南アフリカの雄、ゲーリー・プレーヤーが活躍し続けた1970年代。その後'80年代前半にかけての南アフリカ勢は少し衰退する。そんな折、ひとりのプロゴルファーが一風変わった形で注目を集めることとなる。それが'82年、ニック・プライスの専属コーチとなったデビッド・レッドベターである。

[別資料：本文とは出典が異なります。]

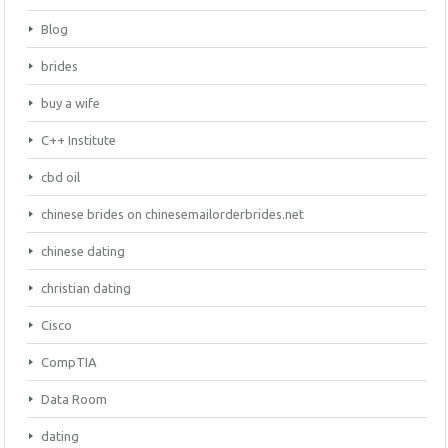
Blog
brides
buy a wife
C++ Institute
cbd oil
chinese brides on chinesemailorderbrides.net
chinese dating
christian dating
Cisco
CompTIA
Data Room
dating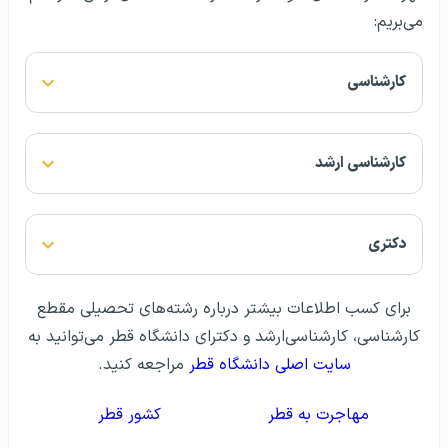
می‌بریم:
کارشناسی
کارشناسی ارشد
دکتری
برای کسب اطلاعات بیشتر درباره رشته‌های تحصیلی مقطع
کارشناسی، کارشناسی‌ارشد و دکترای دانشگاه قطر می‌توانید به
سایت اصلی دانشگاه قطر
مراجعه کنید.
مهاجرت به قطر
کشور قطر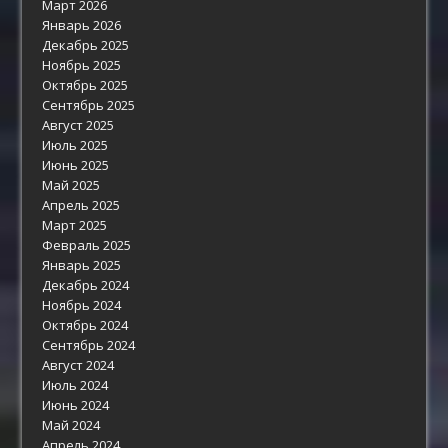
Март 2026
Январь 2026
Декабрь 2025
Ноябрь 2025
Октябрь 2025
Сентябрь 2025
Август 2025
Июль 2025
Июнь 2025
Май 2025
Апрель 2025
Март 2025
Февраль 2025
Январь 2025
Декабрь 2024
Ноябрь 2024
Октябрь 2024
Сентябрь 2024
Август 2024
Июль 2024
Июнь 2024
Май 2024
Апрель 2024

イギリスで生まれ、現在はアメリカを拠点としているレッドベター。そんな彼が南アフリカとどう関係があるかというと、'70年代に南アフリカツアーを転戦した事実が物語る。彼はそのツアーで「自分はプレーをすることよりも、スイング技術やメカニズム、複雑かつ精巧な動きに興味がある」ということに気付く。そこでニック・プライスとタッグを組み、結果を残していく。

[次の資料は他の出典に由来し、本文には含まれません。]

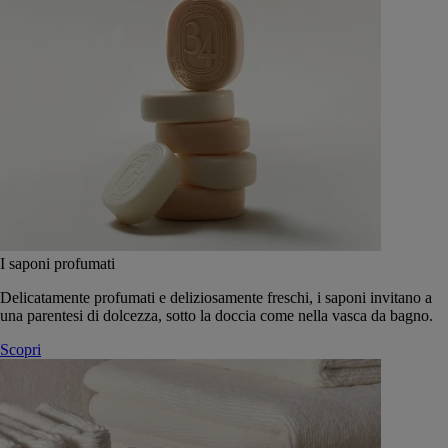
I saponi profumati
Delicatamente profumati e deliziosamente freschi, i saponi invitano a
una parentesi di dolcezza, sotto la doccia come nella vasca da bagno.
Scopri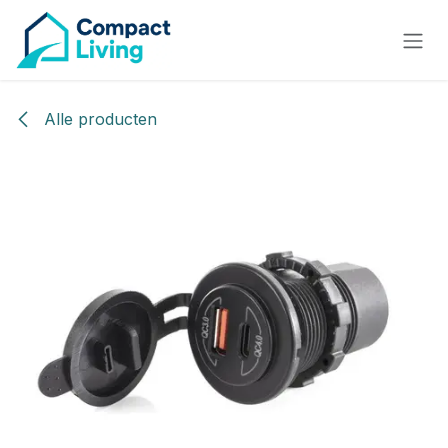
Overslaan naar inhoud
Alle producten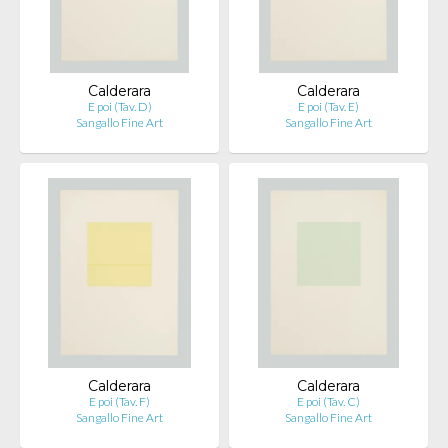
Calderara
Calderara
E poi (Tav. D)
E poi (Tav. E)
Sangallo Fine Art
Sangallo Fine Art
Calderara
Calderara
E poi (Tav. F)
E poi (Tav. C)
Sangallo Fine Art
Sangallo Fine Art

そして次に、ニック・ファルドを指導することで、それまでメジャー未勝利だったにもかかわらず'87年の全英オープンをはじめ、メジャー大会6勝という輝かしい結果を生んだ。
そんな優勝請負人とも言えるレッドベターの処女作『ザ・ゴルフ・スウィング』が世界的な大ヒットを飛ばす(邦題はザ・アスレチック・スウィング)。そして、ほぼ同時期にレッドベターは南アフリカ出身のアーニー・エルスを指導することになる。
「膂力(りょりょく)を制御して、方向性とボールコントロールをメカニカルに追求する」というレッドベターの2軸打法理論は、エルスをはじめさまざまな愛弟子たちが取り入れ結果を出す。
そしてエルスは、'94年と'97年に全米オープンを制し、2002年、2012年に全英オープンを優勝。そしてPGAツアー19勝、欧州ツアー28勝という輝かしい成績を残した。つまり、レッドベターに指導によって、再び南アフリカが脚光を浴びることになった。